Just for knowledge, I want to know that, can the below given query be achieve by any other feasible way like using group by.
SELECT
GROUPMAS.GRPCODE, GROUPMAS.GRPNAME,
GRPDTLS.ACCODE, GRPDTLS.ACNAME, GRPDTLS.DOA "ADMISSION DATE",
LOANMAST.LOANCODE, LOANMAST.VCHDATE "LOAN SANCTION DATE",
LOANMAST.LANAMT,
(SELECT SUM(RECPDTLS.INSTAMT)
FROM RECPDTLS
WHERE LOANCODE = LOANMAST.LOANCODE
AND RECPDTLS.VCHDATE <= '2009-03-31') AS REPAYMENT,
(SELECT SUM(RECPDTLS.INTAMT)
FROM RECPDTLS
WHERE LOANCODE = LOANMAST.LOANCODE
AND RECPDTLS.VCHDATE <= '2009-03-31') AS INTREST,
(SELECT MAX(RECPDTLS.VCHDATE)
FROM RECPDTLS
WHERE LOANCODE = LOANMAST.LOANCODE
AND RECPDTLS.VCHDATE <= '2009-03-31') AS "LAST PAYMENT ON"
FROM
GROUPMAS
JOIN
GRPDTLS ON (GROUPMAS.GRPCODE = GRPDTLS.GRPCODE AND GRPDTLS.DOA <= '2009-03-31')
JOIN
LOANMAST ON (GRPDTLS.GRPCODE = LOANMAST.GRPCODE AND GRPDTLS.ACCODE = LOANMAST.ACCODE AND LOANMAST.VCHDATE <= '2009-03-31')
Table GROUPMAS structure
GRPCODE | GRPNAME
--------| -------
1 | A
2 | B
Table GRPDTLS structure
GRPCODE | ACCODE | ACNAME | DOA
--------|--------|--------|-----
1 | 1 | name1A | 2007-07-05
1 | 2 | name2A | 2008-07-05
2 | 1 | name1B | 2007-07-06
2 | 2 | name2B | 2007-07-05
Table LOANMAST structure
LOANCODE | GRPCODE | ACCODE | VCHDATE | LANAMT
---------|---------|--------|--------- |--------
1 | 1 | 2 |2009-01-06|2000
2 | 2 | 1 |2008-09-06|5000
Table RECPDTLS structure
TXNNO | LOANCODE | INSTAMT | INTAMT | VCHDATE
------|----------|---------|--------|---------
1 | 1 | 200 | 0 | 2009-02-06
2 | 1 | 200 | 10 | 2009-03-06
3 | 2 | 500 | 0 | 2008-10-06
4 | 2 | 1500 | 50 | 2009-03-28
5 | 2 | 500 | 0 | 2010-03-28
It will output something like this
GRPCODE | GRPNAME | ACCODE | ACNAME | ADMISSION DATE | LOANCODE | LOAN SANCTION DATE | LANAMT | REPAYMENT | INTREST | LAST PAYMENT ON
--------| --------| -------| ------ | ---------------| -------- | ------------------ | -------| ----------| ------- | --------------
1 | A | 2 | name2A | 2008-07-05 | 1 |2009-01-06 | 2000 | 400 | 10 | 2009-03-06
2 | B | 1 | name1B | 2007-07-06 | 2 |2008-09-06 | 5000 | 2000 | 50 | 2009-03-28
Thanks for the help.

You can replace the sub queries in your select statement with LEFT OUTER OR INNER JOIN depending on requirements.
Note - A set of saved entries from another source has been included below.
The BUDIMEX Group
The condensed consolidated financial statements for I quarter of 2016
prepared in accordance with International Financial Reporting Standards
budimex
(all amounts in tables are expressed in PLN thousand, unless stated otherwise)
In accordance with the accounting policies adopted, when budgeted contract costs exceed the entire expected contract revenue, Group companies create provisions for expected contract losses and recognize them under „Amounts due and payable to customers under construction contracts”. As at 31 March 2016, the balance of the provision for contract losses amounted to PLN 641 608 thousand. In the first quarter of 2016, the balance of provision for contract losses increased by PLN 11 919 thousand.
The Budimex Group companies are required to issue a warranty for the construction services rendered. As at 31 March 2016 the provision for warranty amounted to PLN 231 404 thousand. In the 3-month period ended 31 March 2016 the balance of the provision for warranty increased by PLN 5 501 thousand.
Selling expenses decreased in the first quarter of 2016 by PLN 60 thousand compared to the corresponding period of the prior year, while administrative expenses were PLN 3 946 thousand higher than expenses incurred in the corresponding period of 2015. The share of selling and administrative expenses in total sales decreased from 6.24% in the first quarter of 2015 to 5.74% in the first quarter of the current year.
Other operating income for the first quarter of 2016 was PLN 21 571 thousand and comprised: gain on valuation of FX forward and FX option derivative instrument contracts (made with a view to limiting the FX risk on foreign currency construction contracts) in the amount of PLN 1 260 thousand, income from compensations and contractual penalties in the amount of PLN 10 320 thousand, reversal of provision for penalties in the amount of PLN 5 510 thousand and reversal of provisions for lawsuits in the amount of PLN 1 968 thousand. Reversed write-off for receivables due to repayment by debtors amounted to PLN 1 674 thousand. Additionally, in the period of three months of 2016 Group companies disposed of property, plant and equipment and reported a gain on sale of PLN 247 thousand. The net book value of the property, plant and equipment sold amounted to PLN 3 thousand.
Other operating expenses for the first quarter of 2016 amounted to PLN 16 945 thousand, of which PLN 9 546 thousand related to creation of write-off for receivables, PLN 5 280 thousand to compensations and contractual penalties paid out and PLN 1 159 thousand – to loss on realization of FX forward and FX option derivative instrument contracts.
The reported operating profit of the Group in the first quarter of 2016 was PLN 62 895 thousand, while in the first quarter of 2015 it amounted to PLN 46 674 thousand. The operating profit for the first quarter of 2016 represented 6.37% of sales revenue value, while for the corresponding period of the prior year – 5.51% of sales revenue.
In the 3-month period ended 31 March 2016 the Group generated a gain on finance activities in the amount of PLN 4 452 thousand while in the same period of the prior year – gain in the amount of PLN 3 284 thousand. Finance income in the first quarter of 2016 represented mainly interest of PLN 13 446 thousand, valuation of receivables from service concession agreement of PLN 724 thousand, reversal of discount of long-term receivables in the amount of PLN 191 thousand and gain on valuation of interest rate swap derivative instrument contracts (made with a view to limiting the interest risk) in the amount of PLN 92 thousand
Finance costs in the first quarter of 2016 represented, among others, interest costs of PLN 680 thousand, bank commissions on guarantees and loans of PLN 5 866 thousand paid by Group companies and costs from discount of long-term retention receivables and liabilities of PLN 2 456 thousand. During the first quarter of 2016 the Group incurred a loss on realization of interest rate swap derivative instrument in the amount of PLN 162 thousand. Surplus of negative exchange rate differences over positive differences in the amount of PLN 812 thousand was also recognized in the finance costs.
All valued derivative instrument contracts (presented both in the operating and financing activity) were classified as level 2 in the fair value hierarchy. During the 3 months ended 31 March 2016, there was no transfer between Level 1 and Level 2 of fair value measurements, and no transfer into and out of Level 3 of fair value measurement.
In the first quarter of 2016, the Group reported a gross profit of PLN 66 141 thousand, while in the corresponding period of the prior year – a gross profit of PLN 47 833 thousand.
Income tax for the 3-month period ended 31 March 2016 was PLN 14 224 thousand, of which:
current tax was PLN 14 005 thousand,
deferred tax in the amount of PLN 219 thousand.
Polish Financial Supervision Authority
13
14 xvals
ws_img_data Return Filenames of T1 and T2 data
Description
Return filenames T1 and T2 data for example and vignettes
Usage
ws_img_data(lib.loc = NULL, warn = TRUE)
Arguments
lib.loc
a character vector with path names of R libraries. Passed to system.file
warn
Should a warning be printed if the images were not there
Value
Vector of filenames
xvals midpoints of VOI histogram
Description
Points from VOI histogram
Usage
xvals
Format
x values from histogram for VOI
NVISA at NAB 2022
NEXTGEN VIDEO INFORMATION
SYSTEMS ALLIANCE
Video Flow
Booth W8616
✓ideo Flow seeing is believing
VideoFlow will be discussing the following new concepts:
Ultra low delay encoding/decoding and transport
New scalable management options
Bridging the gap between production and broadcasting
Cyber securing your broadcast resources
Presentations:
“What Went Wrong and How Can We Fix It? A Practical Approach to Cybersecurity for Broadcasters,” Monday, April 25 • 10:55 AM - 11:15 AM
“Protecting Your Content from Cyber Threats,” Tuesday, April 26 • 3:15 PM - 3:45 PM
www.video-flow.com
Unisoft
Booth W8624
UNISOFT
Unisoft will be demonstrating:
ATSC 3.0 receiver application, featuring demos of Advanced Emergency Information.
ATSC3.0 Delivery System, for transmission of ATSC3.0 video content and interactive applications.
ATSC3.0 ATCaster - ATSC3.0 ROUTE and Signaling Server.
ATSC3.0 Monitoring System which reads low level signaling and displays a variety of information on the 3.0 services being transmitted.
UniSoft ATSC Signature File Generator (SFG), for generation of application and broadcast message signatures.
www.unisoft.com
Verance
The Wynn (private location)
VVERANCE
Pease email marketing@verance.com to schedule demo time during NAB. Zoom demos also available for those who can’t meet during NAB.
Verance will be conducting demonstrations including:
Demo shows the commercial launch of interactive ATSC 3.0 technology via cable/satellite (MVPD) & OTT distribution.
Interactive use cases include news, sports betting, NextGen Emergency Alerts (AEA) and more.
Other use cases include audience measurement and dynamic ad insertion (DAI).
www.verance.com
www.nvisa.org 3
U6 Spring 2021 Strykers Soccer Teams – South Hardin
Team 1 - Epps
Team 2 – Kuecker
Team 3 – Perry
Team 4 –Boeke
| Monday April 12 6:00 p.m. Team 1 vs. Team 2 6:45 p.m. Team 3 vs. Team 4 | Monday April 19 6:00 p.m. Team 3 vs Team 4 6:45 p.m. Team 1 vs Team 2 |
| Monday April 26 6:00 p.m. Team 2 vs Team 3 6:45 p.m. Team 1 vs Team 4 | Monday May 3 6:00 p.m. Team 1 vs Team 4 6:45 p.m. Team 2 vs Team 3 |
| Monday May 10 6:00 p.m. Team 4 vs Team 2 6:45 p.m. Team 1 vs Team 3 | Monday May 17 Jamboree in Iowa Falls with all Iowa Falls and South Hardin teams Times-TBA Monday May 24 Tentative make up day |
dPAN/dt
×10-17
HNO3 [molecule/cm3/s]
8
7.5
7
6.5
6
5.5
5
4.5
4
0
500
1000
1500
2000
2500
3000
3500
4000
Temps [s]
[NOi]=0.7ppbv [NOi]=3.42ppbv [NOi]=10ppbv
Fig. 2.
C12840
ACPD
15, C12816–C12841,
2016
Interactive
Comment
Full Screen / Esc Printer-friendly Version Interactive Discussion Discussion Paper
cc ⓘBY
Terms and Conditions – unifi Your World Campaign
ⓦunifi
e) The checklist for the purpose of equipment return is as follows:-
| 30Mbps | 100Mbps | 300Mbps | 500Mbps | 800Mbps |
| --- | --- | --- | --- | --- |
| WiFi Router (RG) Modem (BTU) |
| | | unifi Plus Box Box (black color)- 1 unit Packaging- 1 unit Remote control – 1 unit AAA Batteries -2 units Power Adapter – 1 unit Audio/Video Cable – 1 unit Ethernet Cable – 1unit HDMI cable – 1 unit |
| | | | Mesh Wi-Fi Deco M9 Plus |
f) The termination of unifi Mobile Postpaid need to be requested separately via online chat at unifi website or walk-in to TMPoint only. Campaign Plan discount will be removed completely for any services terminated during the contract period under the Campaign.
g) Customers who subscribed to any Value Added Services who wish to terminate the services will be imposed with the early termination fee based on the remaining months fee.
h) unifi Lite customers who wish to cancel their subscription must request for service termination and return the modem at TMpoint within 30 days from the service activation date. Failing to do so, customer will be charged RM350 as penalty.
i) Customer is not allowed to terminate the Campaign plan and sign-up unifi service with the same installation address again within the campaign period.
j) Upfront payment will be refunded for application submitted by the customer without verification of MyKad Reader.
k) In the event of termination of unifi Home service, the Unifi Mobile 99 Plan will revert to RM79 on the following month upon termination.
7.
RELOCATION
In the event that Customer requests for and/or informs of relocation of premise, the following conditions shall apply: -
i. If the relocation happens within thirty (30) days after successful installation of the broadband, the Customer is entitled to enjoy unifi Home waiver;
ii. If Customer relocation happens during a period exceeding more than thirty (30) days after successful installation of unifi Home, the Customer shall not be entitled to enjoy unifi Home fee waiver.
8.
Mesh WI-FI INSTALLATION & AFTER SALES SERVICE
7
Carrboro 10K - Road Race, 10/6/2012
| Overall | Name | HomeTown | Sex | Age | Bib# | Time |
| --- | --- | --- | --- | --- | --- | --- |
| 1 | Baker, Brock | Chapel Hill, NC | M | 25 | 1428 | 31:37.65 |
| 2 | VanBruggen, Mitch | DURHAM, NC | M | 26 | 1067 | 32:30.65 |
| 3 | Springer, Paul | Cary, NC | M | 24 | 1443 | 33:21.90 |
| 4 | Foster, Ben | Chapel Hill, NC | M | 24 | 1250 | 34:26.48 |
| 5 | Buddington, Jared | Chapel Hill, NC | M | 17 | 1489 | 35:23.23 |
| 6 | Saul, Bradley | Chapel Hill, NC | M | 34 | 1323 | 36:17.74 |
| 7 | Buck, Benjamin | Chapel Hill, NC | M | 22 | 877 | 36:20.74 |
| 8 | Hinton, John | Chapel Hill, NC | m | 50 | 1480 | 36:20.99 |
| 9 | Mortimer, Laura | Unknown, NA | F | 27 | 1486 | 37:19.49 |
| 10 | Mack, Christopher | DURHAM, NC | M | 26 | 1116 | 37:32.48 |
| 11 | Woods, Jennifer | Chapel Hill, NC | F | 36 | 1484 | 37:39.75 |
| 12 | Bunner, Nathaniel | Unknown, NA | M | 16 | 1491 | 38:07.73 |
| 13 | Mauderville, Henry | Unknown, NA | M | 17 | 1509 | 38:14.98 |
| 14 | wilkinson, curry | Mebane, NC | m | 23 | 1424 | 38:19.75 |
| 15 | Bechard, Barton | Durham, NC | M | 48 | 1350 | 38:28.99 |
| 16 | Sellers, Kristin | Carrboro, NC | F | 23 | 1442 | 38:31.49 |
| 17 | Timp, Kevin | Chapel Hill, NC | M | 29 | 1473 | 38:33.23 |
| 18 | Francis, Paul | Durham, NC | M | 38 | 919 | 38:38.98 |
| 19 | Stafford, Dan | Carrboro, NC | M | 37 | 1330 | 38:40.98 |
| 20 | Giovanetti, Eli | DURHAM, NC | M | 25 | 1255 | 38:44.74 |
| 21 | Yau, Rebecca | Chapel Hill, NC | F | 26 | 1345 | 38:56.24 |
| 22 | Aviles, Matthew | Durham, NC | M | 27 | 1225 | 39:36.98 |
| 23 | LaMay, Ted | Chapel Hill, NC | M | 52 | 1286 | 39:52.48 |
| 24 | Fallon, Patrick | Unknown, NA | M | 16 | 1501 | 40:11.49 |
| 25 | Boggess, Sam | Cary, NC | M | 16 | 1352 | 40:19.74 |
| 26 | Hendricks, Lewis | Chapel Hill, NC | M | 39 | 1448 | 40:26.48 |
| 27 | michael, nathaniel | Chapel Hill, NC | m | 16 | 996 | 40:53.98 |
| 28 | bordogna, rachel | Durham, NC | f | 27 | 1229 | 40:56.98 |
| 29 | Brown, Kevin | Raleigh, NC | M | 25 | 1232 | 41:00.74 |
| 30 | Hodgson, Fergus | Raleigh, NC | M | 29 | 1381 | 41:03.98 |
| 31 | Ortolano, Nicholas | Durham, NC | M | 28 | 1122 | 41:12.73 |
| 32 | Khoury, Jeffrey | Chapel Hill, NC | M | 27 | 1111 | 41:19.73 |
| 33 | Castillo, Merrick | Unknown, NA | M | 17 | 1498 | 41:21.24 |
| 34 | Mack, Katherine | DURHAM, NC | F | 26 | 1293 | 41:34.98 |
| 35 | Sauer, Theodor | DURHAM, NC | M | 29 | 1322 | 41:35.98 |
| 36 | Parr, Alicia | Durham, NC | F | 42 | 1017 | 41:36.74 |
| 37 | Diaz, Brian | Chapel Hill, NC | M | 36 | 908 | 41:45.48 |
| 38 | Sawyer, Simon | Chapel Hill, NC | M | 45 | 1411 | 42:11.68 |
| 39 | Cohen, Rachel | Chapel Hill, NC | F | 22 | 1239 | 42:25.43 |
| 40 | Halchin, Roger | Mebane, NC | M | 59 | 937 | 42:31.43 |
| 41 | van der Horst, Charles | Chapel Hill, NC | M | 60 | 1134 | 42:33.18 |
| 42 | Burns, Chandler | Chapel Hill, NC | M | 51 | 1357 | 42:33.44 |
If all LOANCODE records will have matching RECPDTLS records then use INNER JOIN else use LEFT OUTER JOIN. Keep your aggregate functions the same.
...
Repayment=SUM(RECPDTLS.INSTAMT),
Interest=SUM(RECPDTLS.INTAMT),
LastPaymentOn=MAX(RECPDTLS.VCHDATE)
...
LEFT OUTER/INNER JOIN RECPDTLS ON RECPDTLS.LOANCODE = LOANMAST.LOANCODE AND Repayment.VCHDATE <= #HighDate
...
GROUP BY
GROUPMAS.GRPCODE, GROUPMAS.GRPNAME,
GRPDTLS.ACCODE, GRPDTLS.ACNAME, GRPDTLS.DOA,
LOANMAST.LOANCODE, LOANMAST.VCHDATE,
LOANMAST.LANAMT
You will need to run the query analyzer to see the efficiency gain between the old and the new queries.
NOTE : As I said above, be sure to use LET OUTER JOIN if the LOANCODE is not required to have a RECPDTLS as an INNER JOIN will only return matches in both tables.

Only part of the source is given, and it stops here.